By Ivi Fung
Many will recognise immediately what is in the middle of the film slide – a portrait of the first Chairman of the People’s Republic of China (PRC), Mao Zedong. The photograph was a material representation of Mao’s cult of personality at its height.
Suzanne Helen Paine, the photographer of this slide, was a young economist and Marxist who toured China with the Cambridge economic professor Joan Robinson during the Chinese Cultural Revolution (1966-76). It was a time when students stormed administrations and political leaders were preoccupied with power struggles. Alongside with a collapse of social order, the period saw the rock bottom of diplomatic exchange with western states. Paine and Robinson were among the few foreigners who were openly sympathetic to PRC and recieved an entry permit to set foot in the Mainland. Paine’s collection of photos and Robinson’s field notes presented a China with a thriving economy and satisfied, hardworking people.

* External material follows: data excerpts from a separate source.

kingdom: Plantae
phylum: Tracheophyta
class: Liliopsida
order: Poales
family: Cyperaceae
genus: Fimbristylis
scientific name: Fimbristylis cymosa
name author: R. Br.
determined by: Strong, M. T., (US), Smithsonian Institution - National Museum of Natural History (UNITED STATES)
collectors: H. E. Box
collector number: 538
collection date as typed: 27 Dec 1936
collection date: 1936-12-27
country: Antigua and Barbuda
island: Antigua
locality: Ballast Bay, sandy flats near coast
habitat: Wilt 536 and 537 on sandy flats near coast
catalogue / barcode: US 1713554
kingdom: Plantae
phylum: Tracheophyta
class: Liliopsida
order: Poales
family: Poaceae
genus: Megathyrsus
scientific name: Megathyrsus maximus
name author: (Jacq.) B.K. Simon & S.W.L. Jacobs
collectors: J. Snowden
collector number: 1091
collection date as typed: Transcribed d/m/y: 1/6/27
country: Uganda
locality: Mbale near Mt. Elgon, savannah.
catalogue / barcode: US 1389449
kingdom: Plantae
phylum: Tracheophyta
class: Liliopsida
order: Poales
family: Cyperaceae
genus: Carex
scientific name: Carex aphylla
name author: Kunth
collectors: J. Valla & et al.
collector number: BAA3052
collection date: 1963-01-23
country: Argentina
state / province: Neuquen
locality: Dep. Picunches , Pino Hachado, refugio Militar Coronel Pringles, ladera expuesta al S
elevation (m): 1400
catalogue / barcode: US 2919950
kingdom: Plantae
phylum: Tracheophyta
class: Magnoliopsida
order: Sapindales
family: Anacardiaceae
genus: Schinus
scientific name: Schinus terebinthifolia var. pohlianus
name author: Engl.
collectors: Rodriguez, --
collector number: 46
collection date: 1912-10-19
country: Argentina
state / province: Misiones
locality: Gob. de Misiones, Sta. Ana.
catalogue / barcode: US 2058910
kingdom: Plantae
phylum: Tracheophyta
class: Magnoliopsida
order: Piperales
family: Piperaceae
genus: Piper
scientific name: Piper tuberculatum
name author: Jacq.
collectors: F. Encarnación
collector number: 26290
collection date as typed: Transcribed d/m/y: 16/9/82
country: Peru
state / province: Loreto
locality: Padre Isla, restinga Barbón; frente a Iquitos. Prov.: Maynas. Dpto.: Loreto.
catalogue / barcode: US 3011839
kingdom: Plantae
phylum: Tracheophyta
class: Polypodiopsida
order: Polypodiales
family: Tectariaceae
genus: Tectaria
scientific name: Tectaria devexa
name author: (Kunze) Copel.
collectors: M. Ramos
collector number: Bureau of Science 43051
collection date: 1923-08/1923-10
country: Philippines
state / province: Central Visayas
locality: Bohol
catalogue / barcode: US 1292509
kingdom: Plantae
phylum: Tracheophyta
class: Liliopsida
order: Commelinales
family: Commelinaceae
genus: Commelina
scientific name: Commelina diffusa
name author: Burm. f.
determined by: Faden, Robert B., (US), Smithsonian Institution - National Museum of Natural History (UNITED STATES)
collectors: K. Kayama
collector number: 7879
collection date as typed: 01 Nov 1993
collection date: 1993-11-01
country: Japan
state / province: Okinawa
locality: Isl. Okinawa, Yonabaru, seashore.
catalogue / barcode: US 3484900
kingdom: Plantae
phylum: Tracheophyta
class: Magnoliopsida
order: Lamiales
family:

More informative is what is absent in the photo. The tourists’ lavish experience was very much standardised and controlled by the Chinese government. Almost all visitors went through the same official tour, talked to the same workers and students, and were accompanied by the same translators. What was not captured by tourists, but rather demonstrated later by first-hand biographies and recently-released county chronicles, were the poverty, mass deportation, violence, power plays, and political persecutions. The slide is a reminder of the usefulness of individual sources, but also their limitations in writing and reading history.